# Please help me ID this.



## htnguyen7 (Jun 22, 2019)

Title says it all. I've been battled common bermuda last year. Hopefully this is not it, which I think is the case since then leaf is quite big.


----------



## social port (Jun 19, 2017)

@htnguyen7 , the best news that I can give you is that I see absolutely no indication of Bermuda in any of those pics. 
I do think you are dealing with several weeds in the pics, but I can't give you a positive ID. Grassy weeds are tough because they often have a similar appearance.
My best guess for the last pic is tall fescue. My best guess for the second pic is poa annua.
You might hang around for a more decisive ID. On the other hand, one commonality of these grassy weeds is that it often takes gly to kill them, I.e., treatment is the same across multiple grass types.

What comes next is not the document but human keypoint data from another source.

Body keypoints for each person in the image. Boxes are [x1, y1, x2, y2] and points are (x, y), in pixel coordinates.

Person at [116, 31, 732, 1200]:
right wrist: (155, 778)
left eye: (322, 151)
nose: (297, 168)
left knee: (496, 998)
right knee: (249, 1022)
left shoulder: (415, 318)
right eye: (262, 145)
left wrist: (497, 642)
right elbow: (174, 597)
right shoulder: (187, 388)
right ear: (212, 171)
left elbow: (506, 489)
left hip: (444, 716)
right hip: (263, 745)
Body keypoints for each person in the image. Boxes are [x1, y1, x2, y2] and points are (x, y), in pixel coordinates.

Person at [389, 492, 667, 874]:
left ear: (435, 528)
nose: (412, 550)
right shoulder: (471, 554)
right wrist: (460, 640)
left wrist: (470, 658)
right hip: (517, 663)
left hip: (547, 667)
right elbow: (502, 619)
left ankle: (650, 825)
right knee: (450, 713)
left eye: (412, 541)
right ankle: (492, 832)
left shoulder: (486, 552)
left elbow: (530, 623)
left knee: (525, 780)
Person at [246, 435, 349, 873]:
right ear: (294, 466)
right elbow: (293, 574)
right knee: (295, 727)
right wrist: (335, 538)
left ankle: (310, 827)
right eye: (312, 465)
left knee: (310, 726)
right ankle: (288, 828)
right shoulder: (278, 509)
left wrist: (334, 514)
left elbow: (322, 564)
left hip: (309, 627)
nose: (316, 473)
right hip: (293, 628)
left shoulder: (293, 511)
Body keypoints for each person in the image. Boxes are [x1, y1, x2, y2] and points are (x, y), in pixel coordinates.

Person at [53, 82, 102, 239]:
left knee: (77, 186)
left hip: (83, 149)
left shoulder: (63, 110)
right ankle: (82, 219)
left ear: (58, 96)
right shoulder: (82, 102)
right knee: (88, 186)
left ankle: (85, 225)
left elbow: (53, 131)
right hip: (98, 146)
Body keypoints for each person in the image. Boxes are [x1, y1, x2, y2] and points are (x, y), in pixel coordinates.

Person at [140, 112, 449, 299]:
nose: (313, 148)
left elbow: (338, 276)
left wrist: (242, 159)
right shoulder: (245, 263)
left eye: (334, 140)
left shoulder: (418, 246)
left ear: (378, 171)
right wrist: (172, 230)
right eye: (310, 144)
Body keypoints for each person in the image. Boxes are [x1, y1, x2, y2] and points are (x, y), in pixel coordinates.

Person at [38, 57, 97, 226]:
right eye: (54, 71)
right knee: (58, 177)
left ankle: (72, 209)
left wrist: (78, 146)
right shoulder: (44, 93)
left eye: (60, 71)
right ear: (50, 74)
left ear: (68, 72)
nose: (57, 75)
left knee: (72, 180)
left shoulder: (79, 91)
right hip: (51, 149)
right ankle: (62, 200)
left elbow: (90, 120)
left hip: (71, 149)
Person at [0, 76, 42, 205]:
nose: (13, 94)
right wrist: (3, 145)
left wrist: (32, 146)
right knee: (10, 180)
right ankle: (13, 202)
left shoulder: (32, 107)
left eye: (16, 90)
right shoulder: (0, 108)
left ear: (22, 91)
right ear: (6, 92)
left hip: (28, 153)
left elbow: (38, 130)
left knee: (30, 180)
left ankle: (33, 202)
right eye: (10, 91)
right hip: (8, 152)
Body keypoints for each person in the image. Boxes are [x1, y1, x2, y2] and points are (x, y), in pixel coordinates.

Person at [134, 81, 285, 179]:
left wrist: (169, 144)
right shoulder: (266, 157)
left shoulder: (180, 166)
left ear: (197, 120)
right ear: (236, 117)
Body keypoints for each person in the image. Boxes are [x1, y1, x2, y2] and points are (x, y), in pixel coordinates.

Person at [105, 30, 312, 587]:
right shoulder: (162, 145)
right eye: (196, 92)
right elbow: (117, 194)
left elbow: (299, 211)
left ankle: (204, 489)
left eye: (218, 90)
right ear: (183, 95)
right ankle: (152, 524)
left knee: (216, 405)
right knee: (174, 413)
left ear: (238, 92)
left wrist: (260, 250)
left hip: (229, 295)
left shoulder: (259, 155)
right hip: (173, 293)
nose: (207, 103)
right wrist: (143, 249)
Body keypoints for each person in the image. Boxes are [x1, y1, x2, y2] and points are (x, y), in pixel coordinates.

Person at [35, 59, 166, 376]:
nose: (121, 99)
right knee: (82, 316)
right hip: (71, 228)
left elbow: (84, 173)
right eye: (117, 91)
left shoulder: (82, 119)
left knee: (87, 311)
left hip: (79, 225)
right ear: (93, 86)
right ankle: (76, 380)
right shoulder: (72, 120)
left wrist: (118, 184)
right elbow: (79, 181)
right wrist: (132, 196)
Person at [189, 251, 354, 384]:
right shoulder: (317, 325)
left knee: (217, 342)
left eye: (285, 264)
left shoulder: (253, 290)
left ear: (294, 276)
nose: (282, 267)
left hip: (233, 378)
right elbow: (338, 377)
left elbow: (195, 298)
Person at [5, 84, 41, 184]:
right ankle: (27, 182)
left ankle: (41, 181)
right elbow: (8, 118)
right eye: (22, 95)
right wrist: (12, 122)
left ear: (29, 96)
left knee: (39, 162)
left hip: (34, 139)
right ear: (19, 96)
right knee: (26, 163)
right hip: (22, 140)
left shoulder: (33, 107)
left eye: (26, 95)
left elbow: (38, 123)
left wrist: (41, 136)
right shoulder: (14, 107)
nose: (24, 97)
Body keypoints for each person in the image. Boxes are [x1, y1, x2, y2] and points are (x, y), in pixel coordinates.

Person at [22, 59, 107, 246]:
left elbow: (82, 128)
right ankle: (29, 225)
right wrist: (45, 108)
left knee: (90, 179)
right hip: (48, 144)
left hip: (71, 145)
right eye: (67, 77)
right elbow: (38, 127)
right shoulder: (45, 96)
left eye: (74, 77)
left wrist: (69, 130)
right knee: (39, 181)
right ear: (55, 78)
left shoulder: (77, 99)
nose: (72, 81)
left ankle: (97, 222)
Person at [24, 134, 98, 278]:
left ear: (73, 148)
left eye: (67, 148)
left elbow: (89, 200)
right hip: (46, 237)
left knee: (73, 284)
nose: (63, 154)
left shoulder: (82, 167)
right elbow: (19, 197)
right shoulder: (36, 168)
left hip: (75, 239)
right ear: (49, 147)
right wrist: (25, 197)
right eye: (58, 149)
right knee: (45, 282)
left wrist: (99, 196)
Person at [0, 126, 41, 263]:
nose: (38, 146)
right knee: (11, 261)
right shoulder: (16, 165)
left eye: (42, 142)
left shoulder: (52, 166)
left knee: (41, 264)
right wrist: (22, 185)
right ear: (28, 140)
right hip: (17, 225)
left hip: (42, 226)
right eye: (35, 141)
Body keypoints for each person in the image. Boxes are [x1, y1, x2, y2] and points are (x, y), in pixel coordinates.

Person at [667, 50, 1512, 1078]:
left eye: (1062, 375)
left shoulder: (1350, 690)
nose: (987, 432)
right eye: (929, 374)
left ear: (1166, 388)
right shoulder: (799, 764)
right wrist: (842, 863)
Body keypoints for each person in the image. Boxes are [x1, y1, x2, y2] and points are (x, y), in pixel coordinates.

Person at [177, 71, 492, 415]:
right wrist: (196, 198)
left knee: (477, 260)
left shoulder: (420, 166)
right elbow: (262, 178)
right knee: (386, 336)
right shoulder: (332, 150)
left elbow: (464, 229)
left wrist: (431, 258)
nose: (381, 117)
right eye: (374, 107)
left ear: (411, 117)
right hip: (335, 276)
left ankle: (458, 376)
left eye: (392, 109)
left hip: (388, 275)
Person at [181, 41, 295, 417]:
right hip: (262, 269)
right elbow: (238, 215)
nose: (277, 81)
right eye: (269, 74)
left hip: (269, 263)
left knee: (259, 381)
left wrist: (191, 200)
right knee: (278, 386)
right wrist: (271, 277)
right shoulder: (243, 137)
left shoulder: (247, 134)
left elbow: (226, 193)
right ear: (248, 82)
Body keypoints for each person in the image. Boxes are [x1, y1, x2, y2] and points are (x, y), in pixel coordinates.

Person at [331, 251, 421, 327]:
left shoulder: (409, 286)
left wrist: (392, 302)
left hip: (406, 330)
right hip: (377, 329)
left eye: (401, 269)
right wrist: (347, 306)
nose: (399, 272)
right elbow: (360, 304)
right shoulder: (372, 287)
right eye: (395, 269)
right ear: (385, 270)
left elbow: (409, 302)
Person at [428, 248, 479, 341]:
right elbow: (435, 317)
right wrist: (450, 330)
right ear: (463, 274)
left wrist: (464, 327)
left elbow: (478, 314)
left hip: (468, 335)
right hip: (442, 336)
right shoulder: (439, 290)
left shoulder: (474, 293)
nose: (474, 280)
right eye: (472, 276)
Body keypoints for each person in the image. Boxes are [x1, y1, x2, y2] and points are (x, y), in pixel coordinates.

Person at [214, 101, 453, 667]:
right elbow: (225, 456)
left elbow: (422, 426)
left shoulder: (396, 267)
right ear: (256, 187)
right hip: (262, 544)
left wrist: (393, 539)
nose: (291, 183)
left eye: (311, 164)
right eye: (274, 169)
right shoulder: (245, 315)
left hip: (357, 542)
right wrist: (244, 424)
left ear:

If that is tall fescue, gly is your best option.
If the second pic is annua, then you could look into mesotrione, but you could probably just pull it.


----------



## htnguyen7 (Jun 22, 2019)

social port said:


> @htnguyen7 , the best news that I can give you is that I see absolutely no indication of Bermuda in any of those pics.
> I do think you are dealing with several weeds in the pics, but I can't give you a positive ID. Grassy weeds are tough because they often have a similar appearance.
> My best guess for the last pic is tall fescue. My best guess for the second pic is poa annua.
> You might hang around for a more decisive ID. On the other hand, one commonality of these grassy weeds is that it often takes gly to kill them, I.e., treatment is the same across multiple grass types.
> ...


Thanks so much buddy. I do have some TF in my yard so your guess is absolutely reasonable. I'm so so glad it's not common bermuda. That stuff was so hard to kill even with gly. I guess I'll just have to use the glove method to apply glyphosate on TF without placing much harm on my my KBG. I also do have Tenacity on hand for that PoA. 
Again thanks for your response.


----------



## daganh62 (May 4, 2018)

One looks like Bahia the other looks like Tall Fescue.


----------